Après avoir nié pendant plusieurs semaines la mort de Jamal Khashoggi, l’Arabie Saoudite l’a finalement reconnue, le dimanche dernier, évoquant une « rixe » ayant mal tourné. Riyad avance que le journaliste a été tué au cours d’une opération « non autorisée » dont le Prince héritier saoudien, Mohammed Ben Salmane, n’était pas informé. Cette reconnaissance tardive de la mort du journaliste peut-elle suffire pour dédouaner les autorités saoudiennes ?
Dès le début de l’affaire Khashoggi, le monde occidental, les principaux alliés de la dynastie saoudienne, sont plongés dans une profonde duplicité.
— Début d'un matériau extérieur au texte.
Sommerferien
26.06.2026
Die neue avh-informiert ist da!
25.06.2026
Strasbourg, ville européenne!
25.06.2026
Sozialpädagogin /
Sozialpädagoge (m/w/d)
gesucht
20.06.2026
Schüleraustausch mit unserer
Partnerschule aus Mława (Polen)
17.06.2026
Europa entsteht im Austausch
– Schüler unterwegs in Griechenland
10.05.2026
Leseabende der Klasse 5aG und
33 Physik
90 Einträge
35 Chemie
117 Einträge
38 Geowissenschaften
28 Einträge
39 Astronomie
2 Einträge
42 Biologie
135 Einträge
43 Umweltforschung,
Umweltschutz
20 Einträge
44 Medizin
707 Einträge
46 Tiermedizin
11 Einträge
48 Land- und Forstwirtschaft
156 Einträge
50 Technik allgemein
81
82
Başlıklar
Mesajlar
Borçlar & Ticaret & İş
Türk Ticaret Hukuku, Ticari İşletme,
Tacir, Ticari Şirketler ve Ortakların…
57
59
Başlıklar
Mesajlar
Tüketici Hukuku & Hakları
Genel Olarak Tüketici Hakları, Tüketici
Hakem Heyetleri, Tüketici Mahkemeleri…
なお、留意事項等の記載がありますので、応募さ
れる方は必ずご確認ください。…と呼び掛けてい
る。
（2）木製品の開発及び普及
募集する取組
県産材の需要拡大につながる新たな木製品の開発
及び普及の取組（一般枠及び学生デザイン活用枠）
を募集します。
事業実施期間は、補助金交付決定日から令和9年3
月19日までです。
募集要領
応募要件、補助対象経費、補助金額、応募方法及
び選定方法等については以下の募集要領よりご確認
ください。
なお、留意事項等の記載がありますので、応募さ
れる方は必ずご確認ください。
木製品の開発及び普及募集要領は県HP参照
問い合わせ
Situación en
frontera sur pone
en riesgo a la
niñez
Si la majorité des pays occidentaux, les patrons des grandes firmes occidentales et la Directrice du FMI ont annulé leur participation au forum économique saoudien qui a commencé le 23 octobre, pour autant, leurs gouvernements, évoquant un besoin de « clarification », ne sont pas encore prêts à franchir le pas pour sanctionner le régime du Prince Mohamed Ben Salmane. La France se borne à dire qu’elle ne prendra pas de sanctions tant que les preuves ne se sont pas établies à travers des faits corroborés par leurs propres services. Le président Donald Trump, très embarrassé par l’Affaire Khashoggi, affiche une totale ambiguïté en essayant de ménager le chou et la chèvre. Les américains, à l’instar des français, attendaient que toute la lumière soit faite pour agir convenablement.
Pourtant, les preuves semblent être détenues par la Turquie. Le Président turc Recep Tayyip Erdogan, l’homme fort de la Turquie et rival du Prince héritier de la dynastie saoudienne dans la région, qui a pris le soin de ne pas incriminer directement le pouvoir saoudien, a fini par briser le silence pour conclure que le journaliste saoudien a été bel et bien victime d’« un assassinat politique ». Il s’appuie sur les services de renseignement de son pays.
Rappelons que dans l’affaire de l’empoisonnement de Sergueï Skripal et de sa fille Youlia, les pays occidentaux n’avaient pas attendu que des preuves tangibles soient établies contre le pouvoir russe pour décréter des embargos commerciaux contre ce pays. Des diplomates russes avaient été expulsés, les relations commerciales et bancaires sont gelées. Le Premier ministre Theresa May avait immédiatement reçu le soutien de la Maison Blanche, qui lui avait exprimé toute sa solidarité. « Nous faisons toute confiance à l’enquête britannique selon laquelle la Russie est probablement responsable de l’attaque », avait dit le secrétaire d’Etat américain, Rex Tillerson. Emmanuel Macron s’était aussi déclaré solidaire du Royaume-Uni. Dans cette affaire, avant même l’établissement des preuves, l’on avait pas hésité de déclarer coupables la Russie et Poutine.
Dans l’hypothèse d’une implication avérée du pouvoir saoudien et de son Prince par les services de renseignements occidentaux, les pays occidentaux pourront-ils prendre des sanctions contre l’Arabie Saoudite ? Il est une réalité que ce pays, très riche en hydrocarbures, constitue avec Israël, un allié hautement stratégique des USA, de la Grande Bretagne et de la France, ces derniers l’utilisant comme tête de proue pour affaiblir le régime des Ayatollah en Iran.